Make an exact copy of the records, omitting all images.

Material supplied:
*** Begin section ***

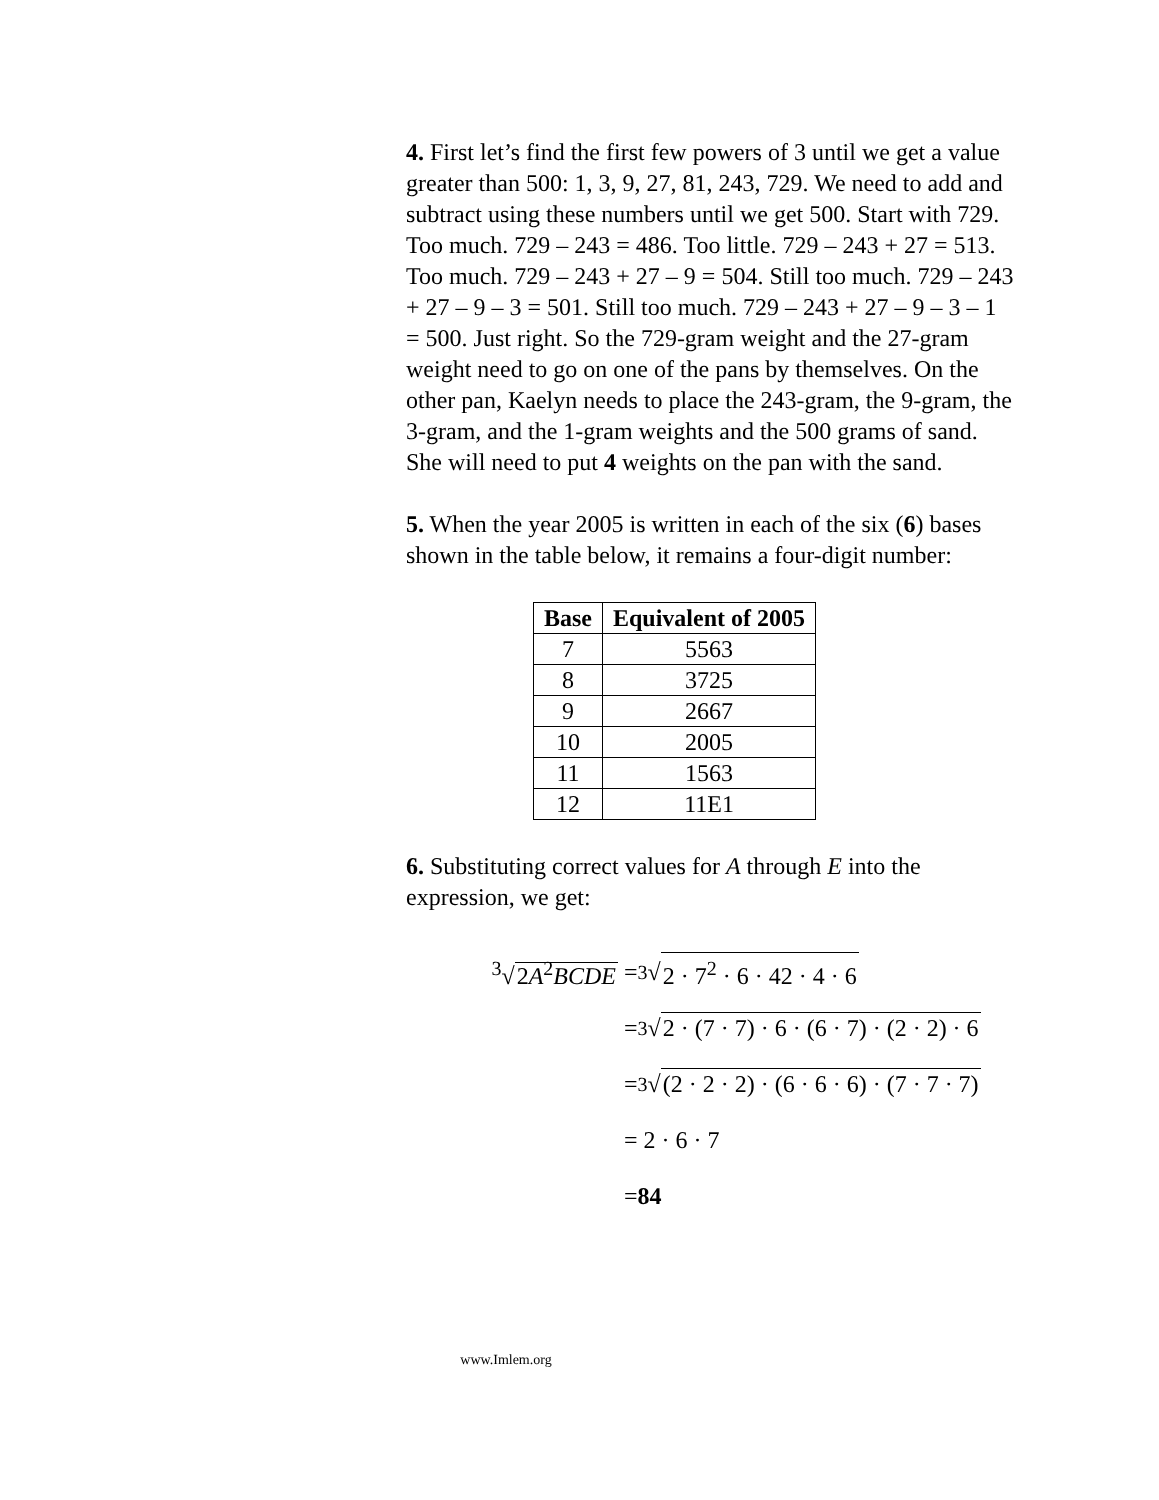4. First let’s find the first few powers of 3 until we get a value greater than 500: 1, 3, 9, 27, 81, 243, 729. We need to add and subtract using these numbers until we get 500. Start with 729. Too much. 729 – 243 = 486. Too little. 729 – 243 + 27 = 513. Too much. 729 – 243 + 27 – 9 = 504. Still too much. 729 – 243 + 27 – 9 – 3 = 501. Still too much. 729 – 243 + 27 – 9 – 3 – 1 = 500. Just right. So the 729-gram weight and the 27-gram weight need to go on one of the pans by themselves. On the other pan, Kaelyn needs to place the 243-gram, the 9-gram, the 3-gram, and the 1-gram weights and the 500 grams of sand. She will need to put 4 weights on the pan with the sand.
5. When the year 2005 is written in each of the six (6) bases shown in the table below, it remains a four-digit number:
| Base | Equivalent of 2005 |
| --- | --- |
| 7 | 5563 |
| 8 | 3725 |
| 9 | 2667 |
| 10 | 2005 |
| 11 | 1563 |
| 12 | 11E1 |
6. Substituting correct values for A through E into the expression, we get:
<sup>3</sup>√2A<sup>2</sup>BCDE = <sup>3</sup>√ 2 · 7<sup>2</sup> · 6 · 42 · 4 · 6
= <sup>3</sup>√ 2 · (7 · 7) · 6 · (6 · 7) · (2 · 2) · 6
= <sup>3</sup>√ (2 · 2 · 2) · (6 · 6 · 6) · (7 · 7 · 7)
= 2 · 6 · 7
= 84
www.Imlem.org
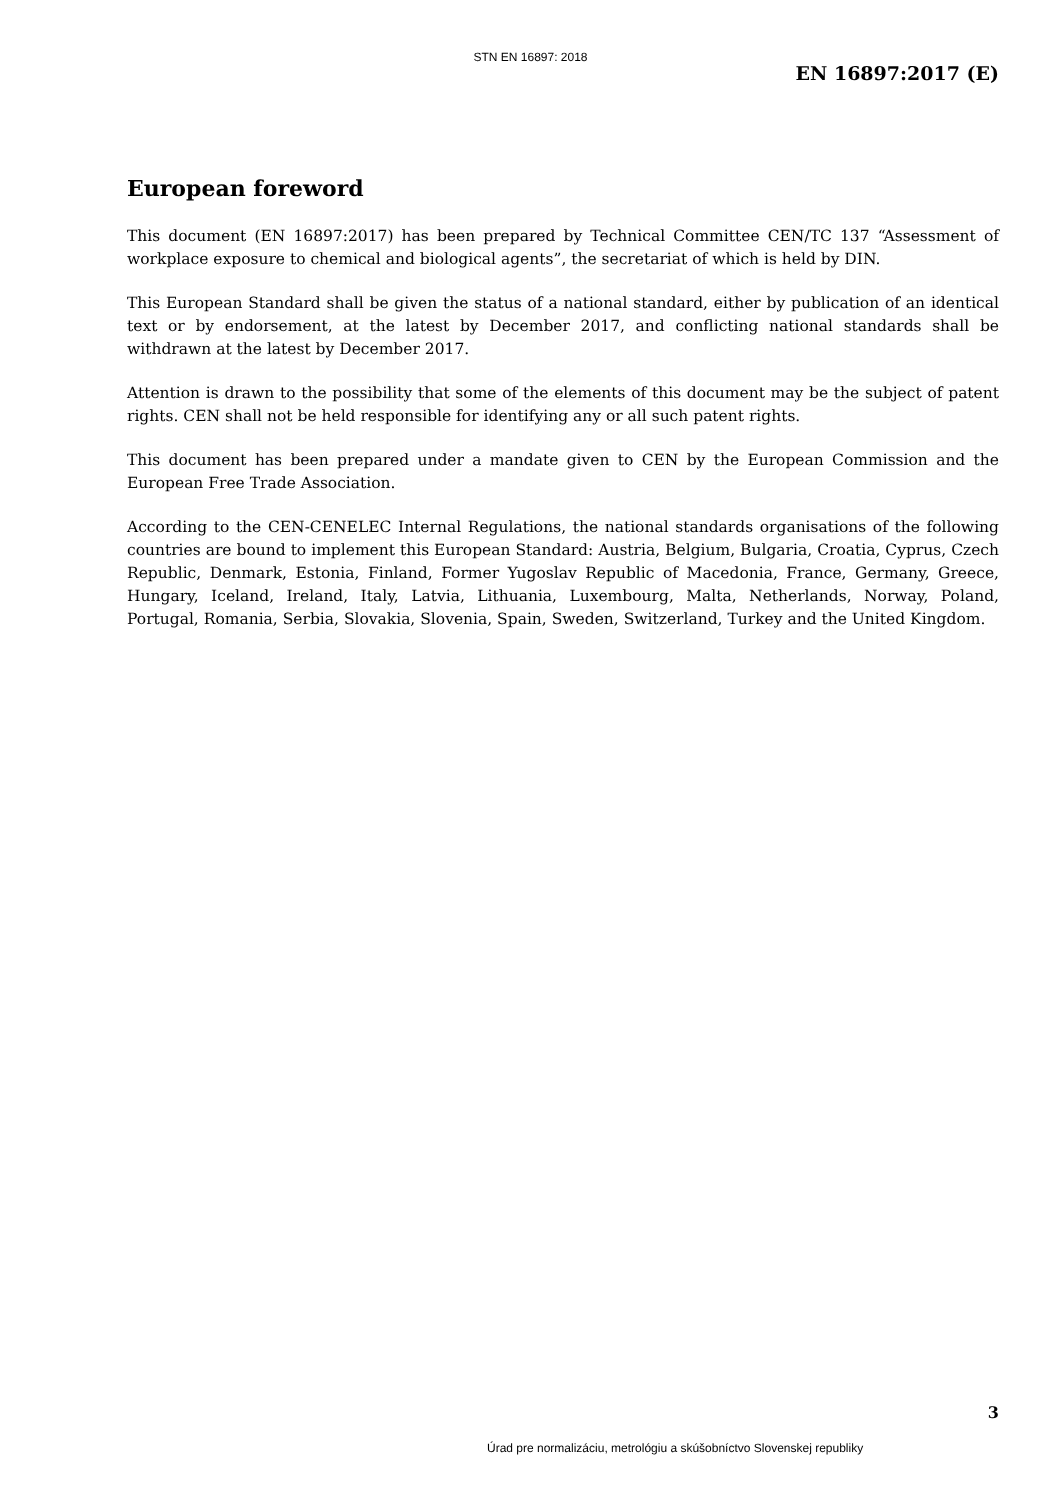STN EN 16897: 2018
EN 16897:2017 (E)
European foreword
This document (EN 16897:2017) has been prepared by Technical Committee CEN/TC 137 “Assessment of workplace exposure to chemical and biological agents”, the secretariat of which is held by DIN.
This European Standard shall be given the status of a national standard, either by publication of an identical text or by endorsement, at the latest by December 2017, and conflicting national standards shall be withdrawn at the latest by December 2017.
Attention is drawn to the possibility that some of the elements of this document may be the subject of patent rights. CEN shall not be held responsible for identifying any or all such patent rights.
This document has been prepared under a mandate given to CEN by the European Commission and the European Free Trade Association.
According to the CEN-CENELEC Internal Regulations, the national standards organisations of the following countries are bound to implement this European Standard: Austria, Belgium, Bulgaria, Croatia, Cyprus, Czech Republic, Denmark, Estonia, Finland, Former Yugoslav Republic of Macedonia, France, Germany, Greece, Hungary, Iceland, Ireland, Italy, Latvia, Lithuania, Luxembourg, Malta, Netherlands, Norway, Poland, Portugal, Romania, Serbia, Slovakia, Slovenia, Spain, Sweden, Switzerland, Turkey and the United Kingdom.
3
Úrad pre normalizáciu, metrológiu a skúšobníctvo Slovenskej republiky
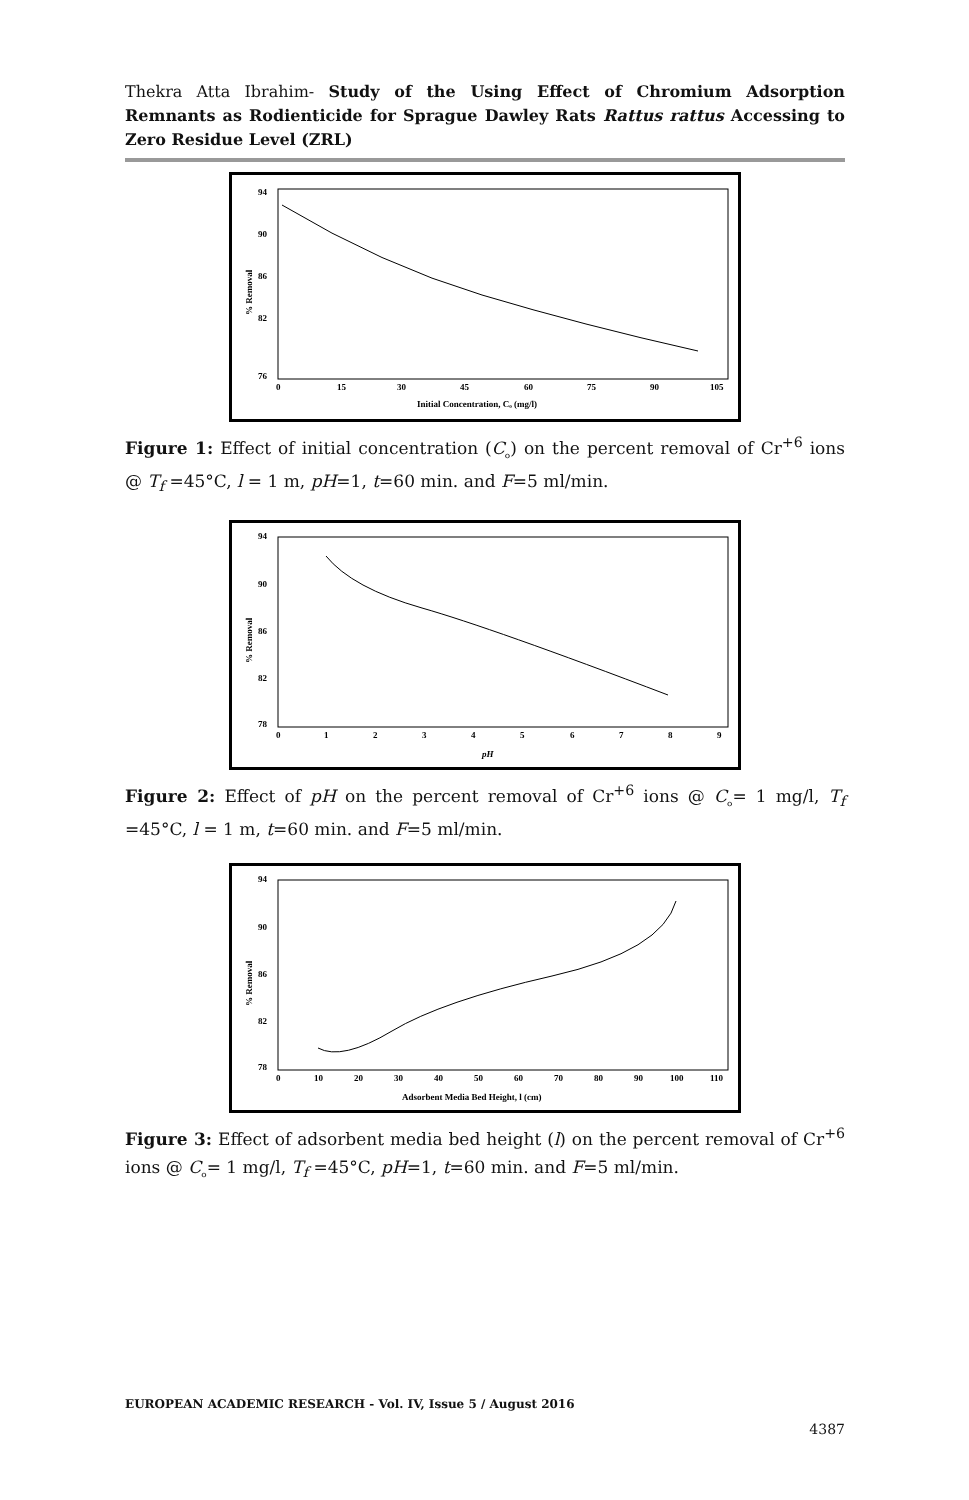Thekra Atta Ibrahim- Study of the Using Effect of Chromium Adsorption Remnants as Rodienticide for Sprague Dawley Rats Rattus rattus Accessing to Zero Residue Level (ZRL)
% Removal
94
90
86
82
76
0
15
30
45
60
75
90
105
Initial Concentration, Cₒ (mg/l)
Figure 1: Effect of initial concentration (C<sub>ₒ</sub>) on the percent removal of Cr<sup>+6</sup> ions @ T<sub>f</sub> =45°C, l = 1 m, pH=1, t=60 min. and F=5 ml/min.
% Removal
94
90
86
82
78
0
1
2
3
4
5
6
7
8
9
pH
Figure 2: Effect of pH on the percent removal of Cr<sup>+6</sup> ions @ C<sub>ₒ</sub>= 1 mg/l, T<sub>f</sub> =45°C, l = 1 m, t=60 min. and F=5 ml/min.
% Removal
94
90
86
82
78
0
10
20
30
40
50
60
70
80
90
100
110
Adsorbent Media Bed Height, l (cm)
Figure 3: Effect of adsorbent media bed height (l) on the percent removal of Cr<sup>+6</sup> ions @ C<sub>ₒ</sub>= 1 mg/l, T<sub>f</sub> =45°C, pH=1, t=60 min. and F=5 ml/min.
EUROPEAN ACADEMIC RESEARCH - Vol. IV, Issue 5 / August 2016
4387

*** End section ***

Task response:
4. First let’s find the first few powers of 3 until we get a value greater than 500: 1, 3, 9, 27, 81, 243, 729. We need to add and subtract using these numbers until we get 500. Start with 729. Too much. 729 – 243 = 486. Too little. 729 – 243 + 27 = 513. Too much. 729 – 243 + 27 – 9 = 504. Still too much. 729 – 243 + 27 – 9 – 3 = 501. Still too much. 729 – 243 + 27 – 9 – 3 – 1 = 500. Just right. So the 729-gram weight and the 27-gram weight need to go on one of the pans by themselves. On the other pan, Kaelyn needs to place the 243-gram, the 9-gram, the 3-gram, and the 1-gram weights and the 500 grams of sand. She will need to put 4 weights on the pan with the sand.
5. When the year 2005 is written in each of the six (6) bases shown in the table below, it remains a four-digit number:
| Base | Equivalent of 2005 |
| --- | --- |
| 7 | 5563 |
| 8 | 3725 |
| 9 | 2667 |
| 10 | 2005 |
| 11 | 1563 |
| 12 | 11E1 |
6. Substituting correct values for A through E into the expression, we get:
<sup>3</sup>√2A<sup>2</sup>BCDE = <sup>3</sup>√ 2 · 7<sup>2</sup> · 6 · 42 · 4 · 6
= <sup>3</sup>√ 2 · (7 · 7) · 6 · (6 · 7) · (2 · 2) · 6
= <sup>3</sup>√ (2 · 2 · 2) · (6 · 6 · 6) · (7 · 7 · 7)
= 2 · 6 · 7
= 84
www.Imlem.org
STN EN 16897: 2018
EN 16897:2017 (E)
European foreword
This document (EN 16897:2017) has been prepared by Technical Committee CEN/TC 137 “Assessment of workplace exposure to chemical and biological agents”, the secretariat of which is held by DIN.
This European Standard shall be given the status of a national standard, either by publication of an identical text or by endorsement, at the latest by December 2017, and conflicting national standards shall be withdrawn at the latest by December 2017.
Attention is drawn to the possibility that some of the elements of this document may be the subject of patent rights. CEN shall not be held responsible for identifying any or all such patent rights.
This document has been prepared under a mandate given to CEN by the European Commission and the European Free Trade Association.
According to the CEN-CENELEC Internal Regulations, the national standards organisations of the following countries are bound to implement this European Standard: Austria, Belgium, Bulgaria, Croatia, Cyprus, Czech Republic, Denmark, Estonia, Finland, Former Yugoslav Republic of Macedonia, France, Germany, Greece, Hungary, Iceland, Ireland, Italy, Latvia, Lithuania, Luxembourg, Malta, Netherlands, Norway, Poland, Portugal, Romania, Serbia, Slovakia, Slovenia, Spain, Sweden, Switzerland, Turkey and the United Kingdom.
3
Úrad pre normalizáciu, metrológiu a skúšobníctvo Slovenskej republiky
Thekra Atta Ibrahim- Study of the Using Effect of Chromium Adsorption Remnants as Rodienticide for Sprague Dawley Rats Rattus rattus Accessing to Zero Residue Level (ZRL)
% Removal
94
90
86
82
76
0
15
30
45
60
75
90
105
Initial Concentration, Cₒ (mg/l)
Figure 1: Effect of initial concentration (C<sub>ₒ</sub>) on the percent removal of Cr<sup>+6</sup> ions @ T<sub>f</sub> =45°C, l = 1 m, pH=1, t=60 min. and F=5 ml/min.
% Removal
94
90
86
82
78
0
1
2
3
4
5
6
7
8
9
pH
Figure 2: Effect of pH on the percent removal of Cr<sup>+6</sup> ions @ C<sub>ₒ</sub>= 1 mg/l, T<sub>f</sub> =45°C, l = 1 m, t=60 min. and F=5 ml/min.
% Removal
94
90
86
82
78
0
10
20
30
40
50
60
70
80
90
100
110
Adsorbent Media Bed Height, l (cm)
Figure 3: Effect of adsorbent media bed height (l) on the percent removal of Cr<sup>+6</sup> ions @ C<sub>ₒ</sub>= 1 mg/l, T<sub>f</sub> =45°C, pH=1, t=60 min. and F=5 ml/min.
EUROPEAN ACADEMIC RESEARCH - Vol. IV, Issue 5 / August 2016
4387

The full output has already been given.